What must be avoided?

Anything with gluten in it, which is wheat, rye, barley, and non-gluten-free oats. But that is easier said than done.

Unfortunately, gluten is hidden in many places.  Wheat and barley go by many different names, as well as many different derivatives.  In addition, there are many different processed food ingredients that may contain gluten but due to regulations, many may not have to state specifically if there is gluten in its ingredients or not.

What are the possible names and derivatives of wheat and barley to look for?

Wheat: atta, bulgur, couscous, dinkel (spelt), durum, einkorn, emmer, farina, farro (spelt), fu, graham, hydrolyzed wheat protein, kamut, matzoh (also known by matza, matzo, and matzah), modified wheat starch, orzo, seitan, semolina, spelt, triticale, wheat bran, wheat flour, wheat germ, wheat starch.

Barley: ale, barley flour, pearl barley, beer, brewer’s yeast, lager, malt (including extract, flavoring, milk, syrup, vinegar). Just to note, if malt is listed as an ingredient, it is barley malt, so be sure to avoid it. If the malt is made from any other source, such as corn, it must list that source in the ingredient list (e.g., corn malt.)

Wheat Free is not necessarily Gluten Free

There are several ingredients that are not as easy to figure out. Some may or may not contain gluten depending o n the practices of the manufacturer and/or the country in which it was made, as well as labeling laws.
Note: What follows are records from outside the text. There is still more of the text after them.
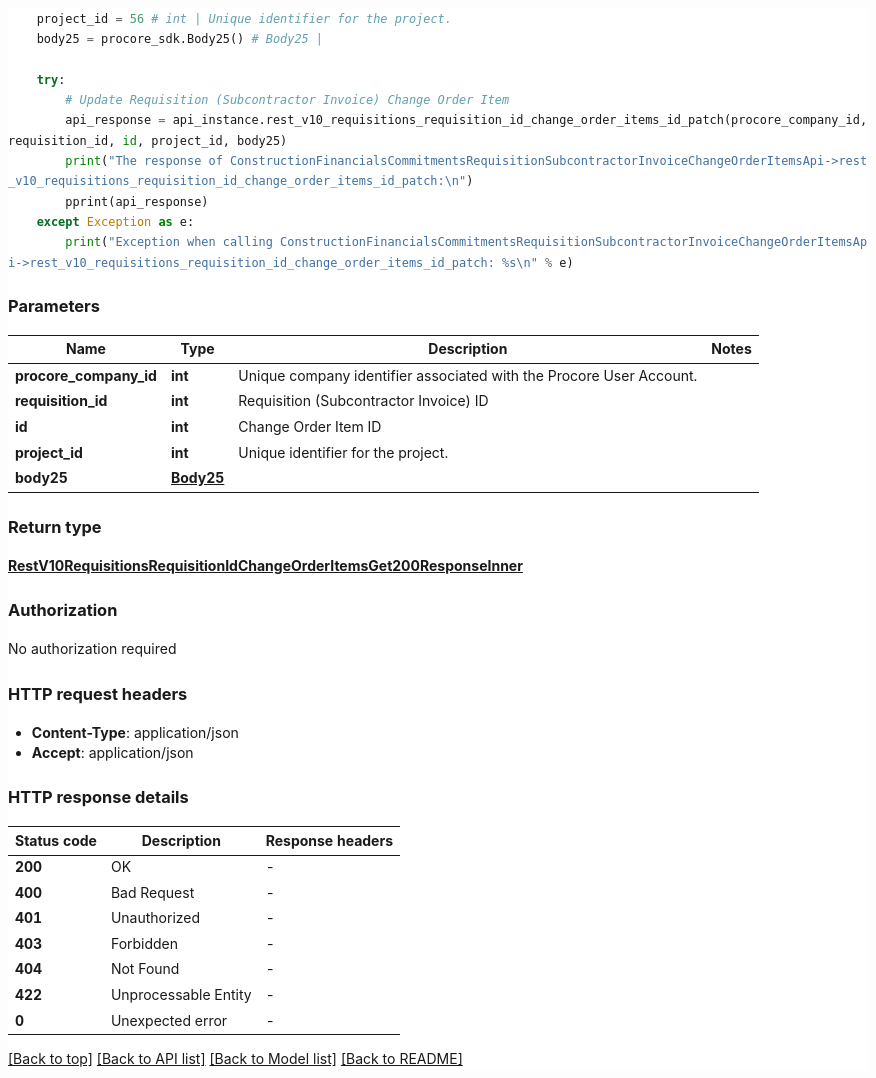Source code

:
 ```python
    project_id = 56 # int | Unique identifier for the project.
    body25 = procore_sdk.Body25() # Body25 | 

    try:
        # Update Requisition (Subcontractor Invoice) Change Order Item
        api_response = api_instance.rest_v10_requisitions_requisition_id_change_order_items_id_patch(procore_company_id, requisition_id, id, project_id, body25)
        print("The response of ConstructionFinancialsCommitmentsRequisitionSubcontractorInvoiceChangeOrderItemsApi->rest_v10_requisitions_requisition_id_change_order_items_id_patch:\n")
        pprint(api_response)
    except Exception as e:
        print("Exception when calling ConstructionFinancialsCommitmentsRequisitionSubcontractorInvoiceChangeOrderItemsApi->rest_v10_requisitions_requisition_id_change_order_items_id_patch: %s\n" % e)
```



### Parameters


Name | Type | Description  | Notes
------------- | ------------- | ------------- | -------------
 **procore_company_id** | **int**| Unique company identifier associated with the Procore User Account. | 
 **requisition_id** | **int**| Requisition (Subcontractor Invoice) ID | 
 **id** | **int**| Change Order Item ID | 
 **project_id** | **int**| Unique identifier for the project. | 
 **body25** | [**Body25**](Body25.md)|  | 

### Return type

[**RestV10RequisitionsRequisitionIdChangeOrderItemsGet200ResponseInner**](RestV10RequisitionsRequisitionIdChangeOrderItemsGet200ResponseInner.md)

### Authorization

No authorization required

### HTTP request headers

 - **Content-Type**: application/json
 - **Accept**: application/json

### HTTP response details

| Status code | Description | Response headers |
|-------------|-------------|------------------|
**200** | OK |  -  |
**400** | Bad Request |  -  |
**401** | Unauthorized |  -  |
**403** | Forbidden |  -  |
**404** | Not Found |  -  |
**422** | Unprocessable Entity |  -  |
**0** | Unexpected error |  -  |

[[Back to top]](#) [[Back to API list]](../README.md#documentation-for-api-endpoints) [[Back to Model list]](../README.md#documentation-for-models) [[Back to README]](../README.md)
A very important point to remember is that wheat-free is not necessarily gluten-free. With the labeling law changing to having to state whenever wheat is an ingredient, it is easy to forget to read the entire label if wheat isn’t listed in the allergen information or the package says wheat-free. If it says wheat-free, remember to read the ingredient list for anything that could contain barley (or malt) or rye.

There is more?

Very often Celiac, and Gluten Intolerance clusters itself with other dietary issues.  It is not uncommon to have additional allergies, or intolerances.  As soon as you suspect a food does not work for you, omit it from your diet and consult your doctor.  Abstinence is the best way to let these issues resolve.  Often vitamin/mineral therapy, properly sourced probiotics and enzymatic therapies will help speed the process.

Be Extra Careful!

I recommend to develop a diet that revolves around whole, simple ingredients whenever possible.  I avoid anything that reads autolyzed, hydrolyzed, MSG, and “natural flavors” these can all be culprits in causing upsets that slow our healing and getting one to a place of confident eating.  Avoid excess sugar in the diet, as well as excess processed gluten free foods.